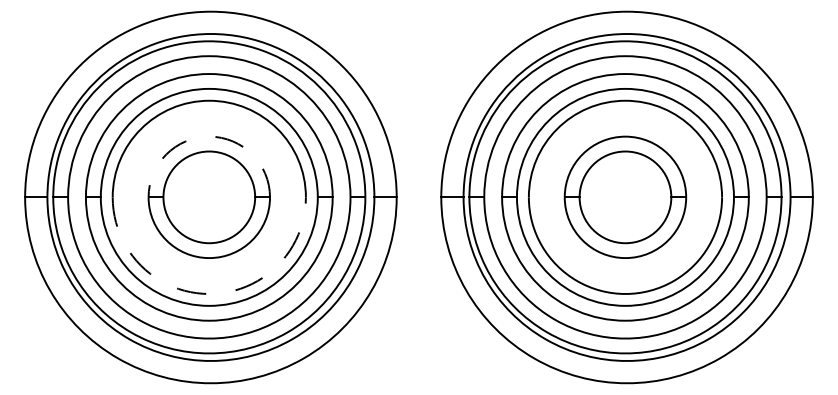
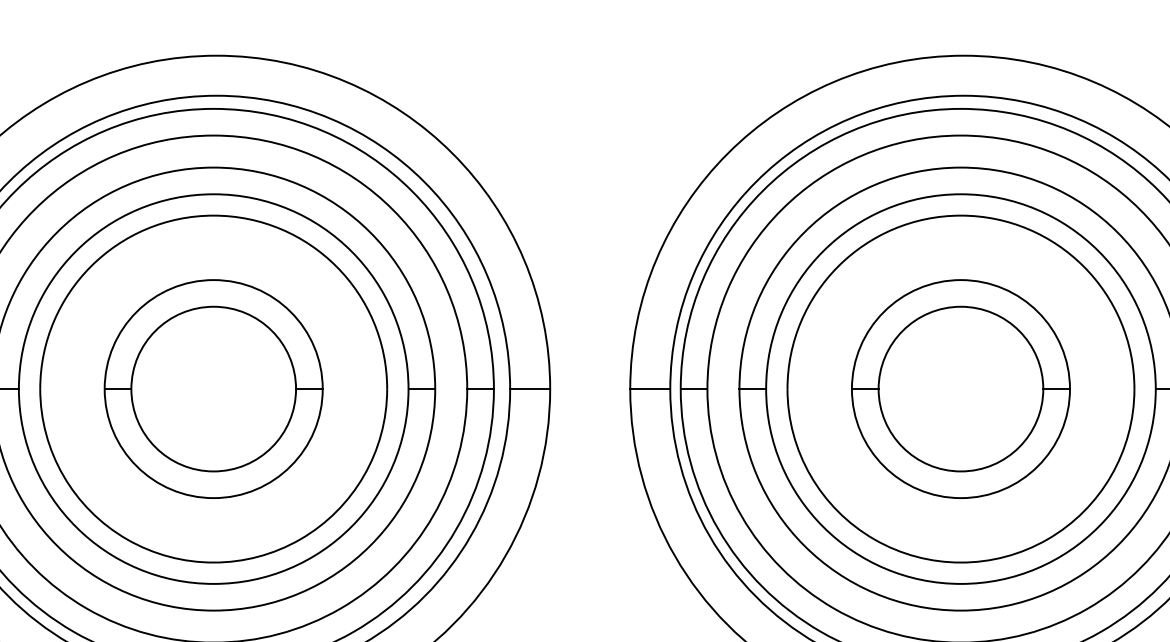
arc: (209, 136) -> (214, 279), dashed -> solid
arc: (209, 293) -> (214, 561), dashed -> solid

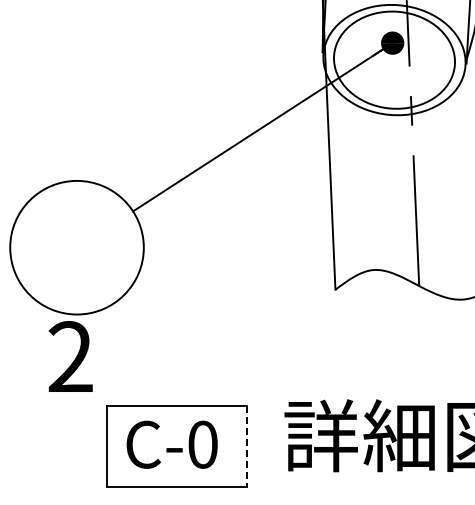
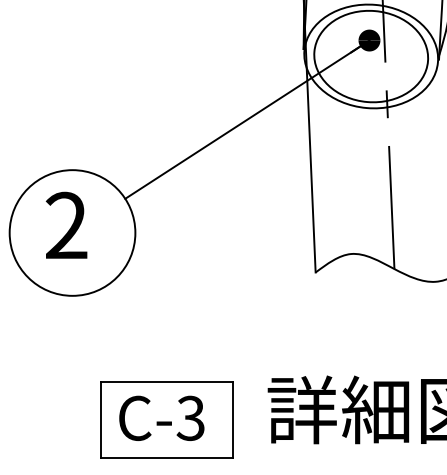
text: (70, 356) -> (66, 225), moved
text: (202, 444) -> (190, 418), C-0 -> C-3
line: (247, 446) -> (232, 420), dashed -> solid

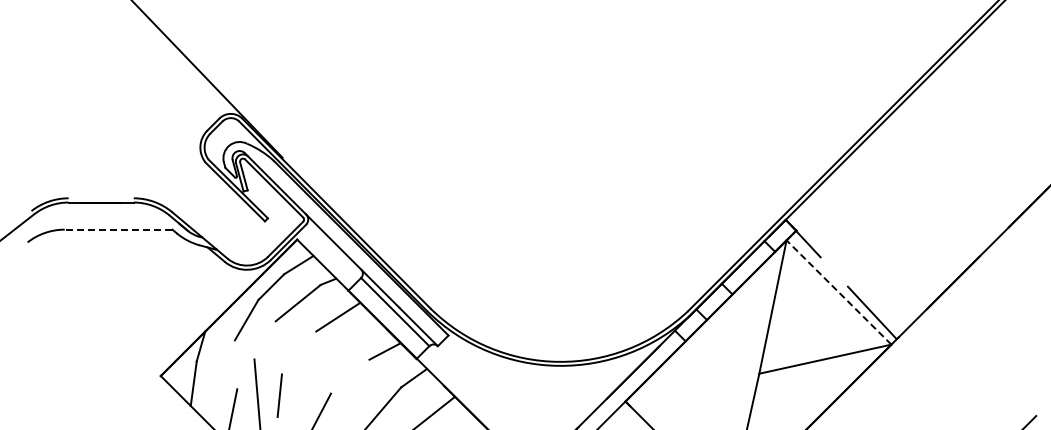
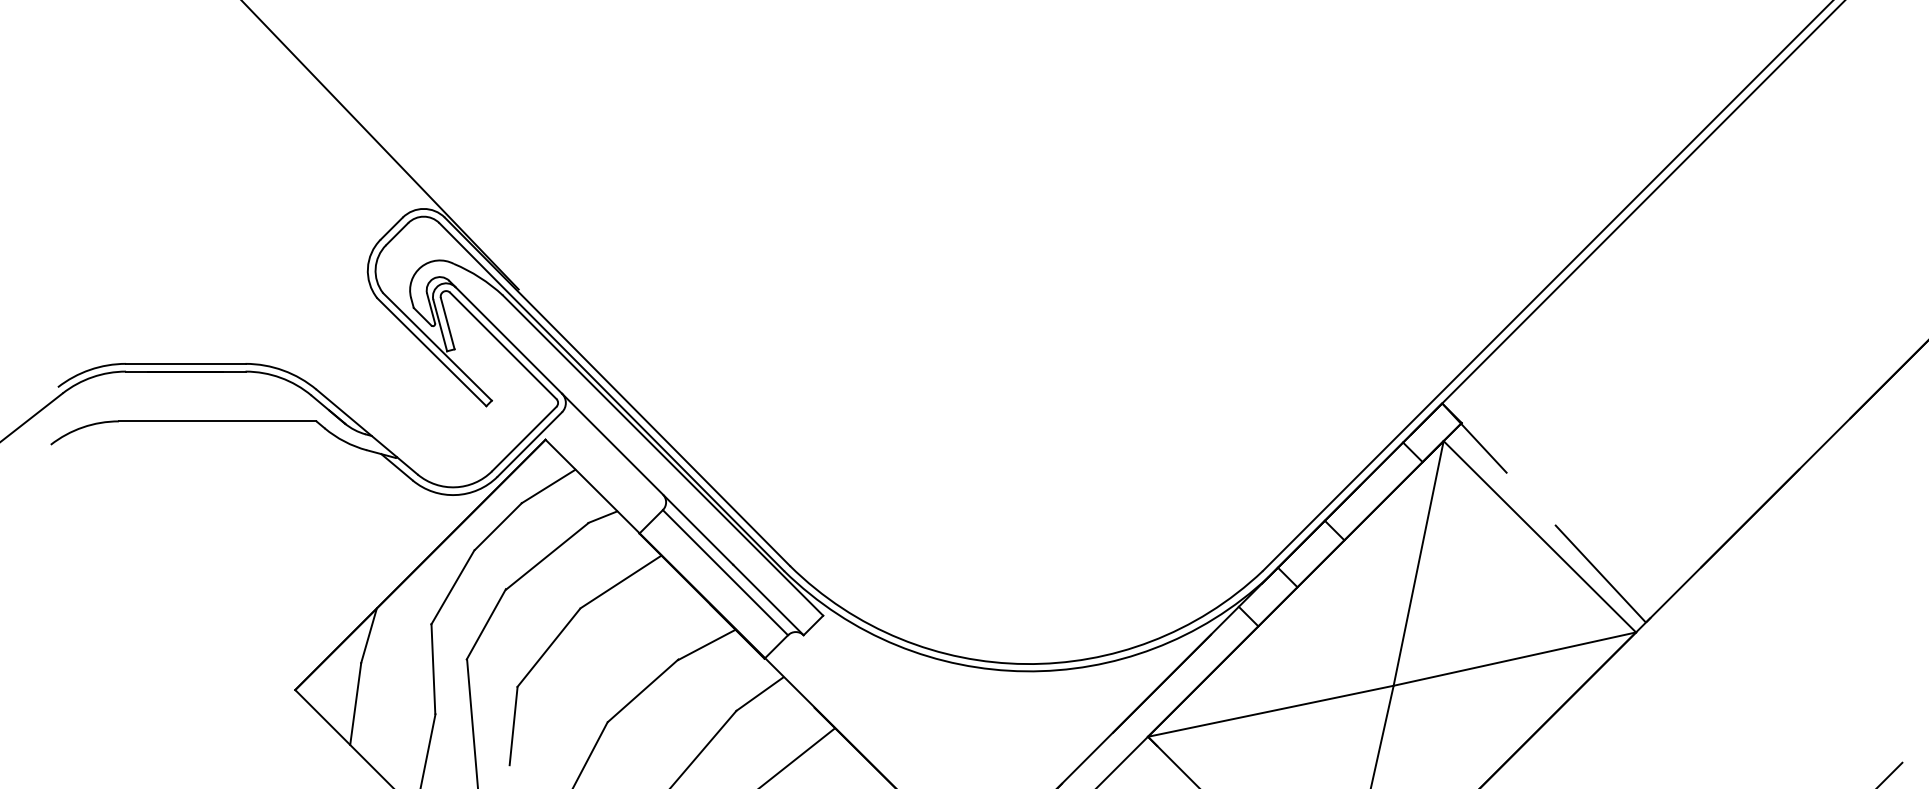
line: (100, 198) -> (184, 364), added
line: (118, 229) -> (217, 421), dashed -> solid
line: (839, 292) -> (1540, 536), dashed -> solid
line: (264, 340) -> (485, 624), added
line: (298, 352) -> (547, 646), added
line: (236, 364) -> (434, 668), added
line: (350, 376) -> (643, 690), added
line: (691, 387) -> (1269, 711), added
^^^^^^^^^^^^^^^^
● **WHAT THE TASK ASKS**
Pictures omitted, give the entries again exactly.

● **REPLY**
arc: (209, 136) -> (214, 279), dashed -> solid
arc: (209, 293) -> (214, 561), dashed -> solid

text: (70, 356) -> (66, 225), moved
text: (202, 444) -> (190, 418), C-0 -> C-3
line: (247, 446) -> (232, 420), dashed -> solid

line: (100, 198) -> (184, 364), added
line: (118, 229) -> (217, 421), dashed -> solid
line: (839, 292) -> (1540, 536), dashed -> solid
line: (264, 340) -> (485, 624), added
line: (298, 352) -> (547, 646), added
line: (236, 364) -> (434, 668), added
line: (350, 376) -> (643, 690), added
line: (691, 387) -> (1269, 711), added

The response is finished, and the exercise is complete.